The wind in the palms in the garden makes a sound like rain. There is a creak from upstairs. Pheko fights to keep his hands motionless behind his back. He thinks: If only Mr. Konachek were here. He’d walk in from his study in a dusty canvas shirt, safety goggles pushed up over his forehead, his face looking like it had been boiled. He’d drink straight from the coffeepot and hang his big arm around Pheko’s shoulders and say, “You can’t fire Pheko! Pheko’s been with us for fifteen years! He has a little boy now! Come on now, hey?” Winks all around. Maybe a clap on the accountant’s back.
But the study is dark. Harold Konachek has been dead for more than four years. Mrs. Alma is upstairs, hooked into her machine. The accountant slips his pen into a pocket and buckles the latches on his briefcase.
“I could stay in the house, with my son,” tries Pheko. “We could sleep here.” Even to his own ears, the plea sounds small and hopeless.
The accountant stands and flicks something invisible off the sleeve of his sweater. “The house goes on the market tomorrow,” he says. “I’ll deliver Mrs. Konachek to Suffolk Home next week. No need to pack things up while she’s still here; it’ll only frighten her. You can stay on till next Monday.”

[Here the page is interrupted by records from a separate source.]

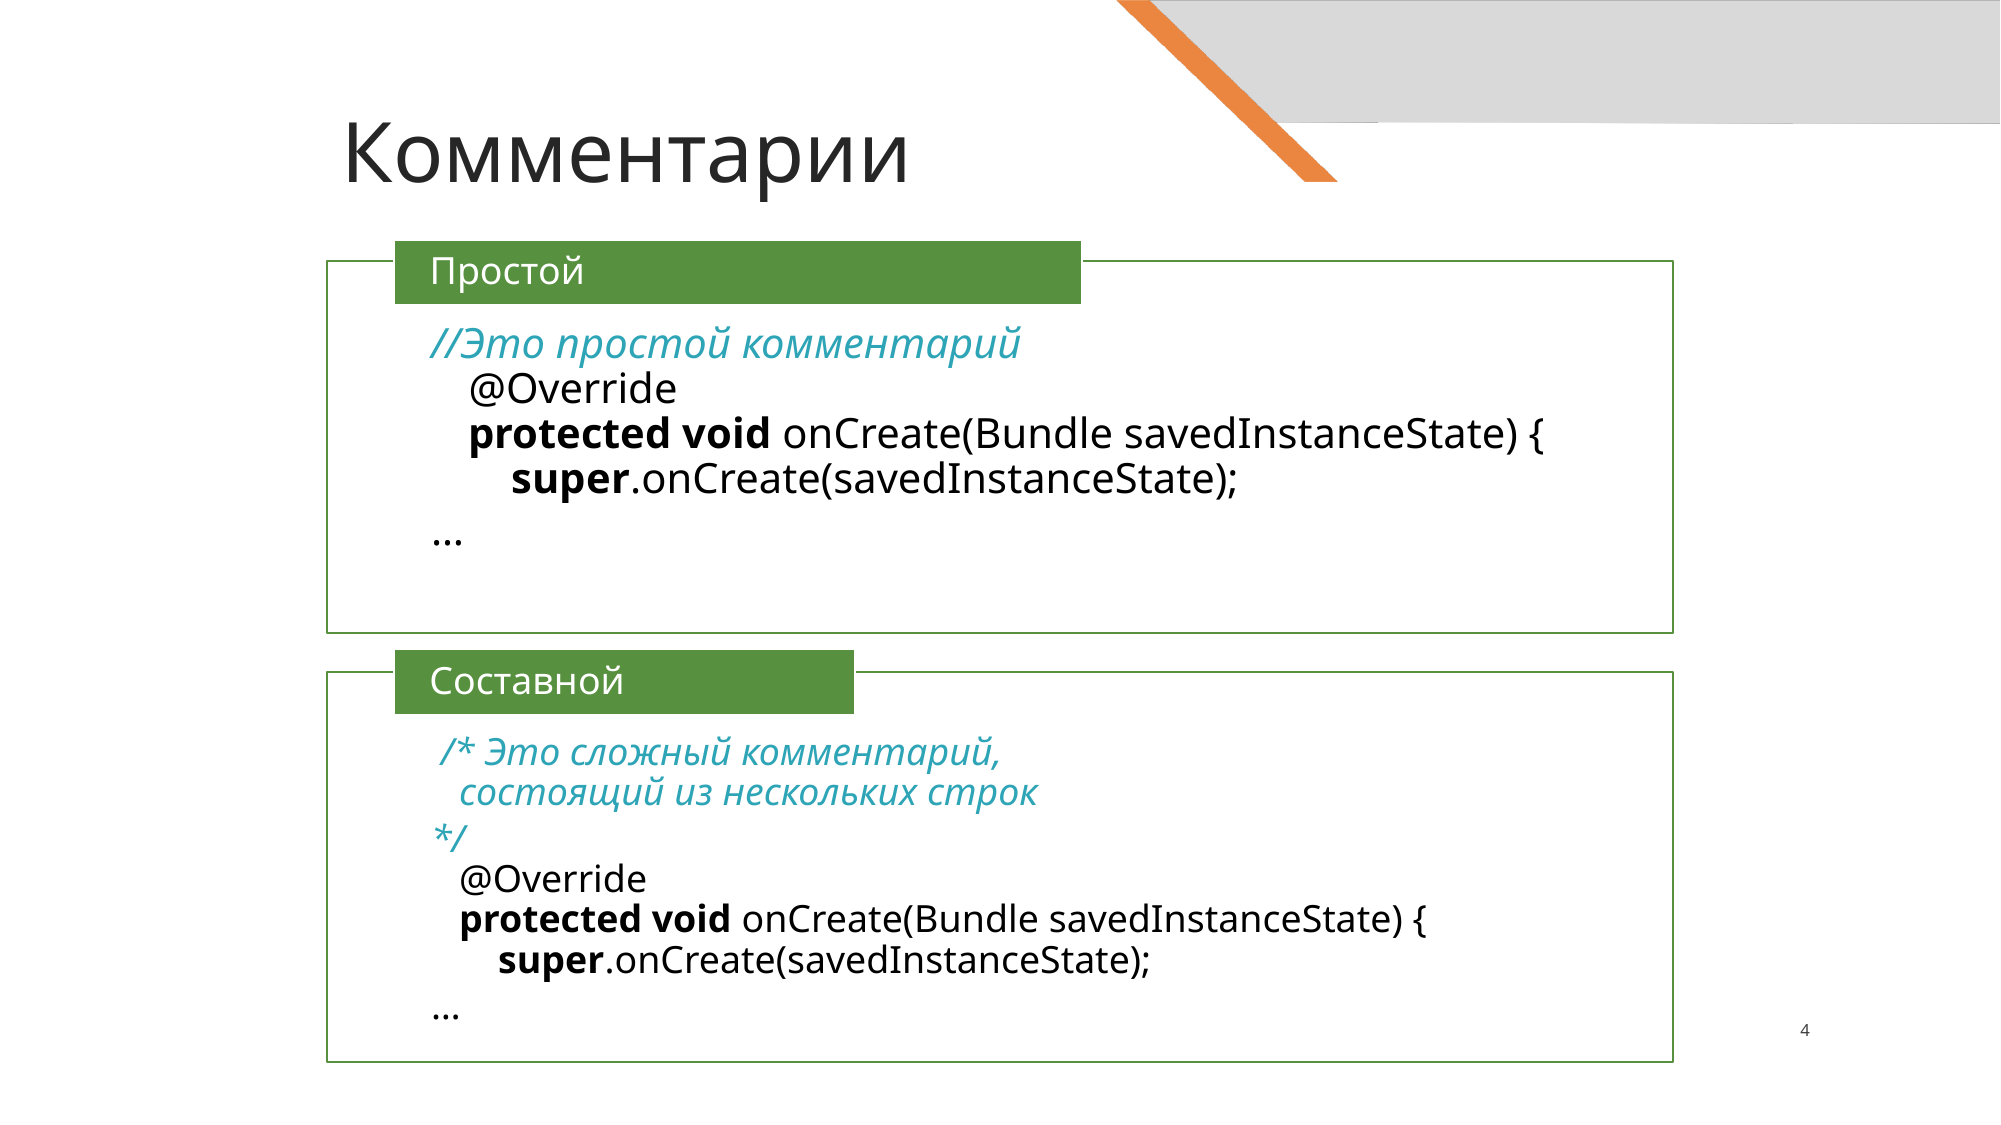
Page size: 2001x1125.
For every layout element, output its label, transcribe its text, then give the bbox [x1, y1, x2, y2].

picture [1116, 0, 2000, 182]
slide_number 4 [1687, 990, 1825, 1050]
title Комментарии [326, 0, 1088, 227]
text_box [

Then he takes his briefcase and leaves. Pheko listens to his car glide away. Alma starts calling from upstairs. The accountant’s coffee mug steams untouched.
TREASURE ISLAND
At sunset Pheko poaches a chicken breast and lays a stack of green beans beside it. Out the window flotillas of rainclouds gather over the Atlantic. Alma stares into her plate as if at some incomprehensible puzzle. Pheko says, “Doctor find some good ones this morning, Mrs. Alma?”
“Good ones?” She blinks. The grandfather clock in the living room ticks. The room flickers with a rich, silvery light. Pheko is a pair of eyeballs, a smell like soap. “Old ones,” Alma says.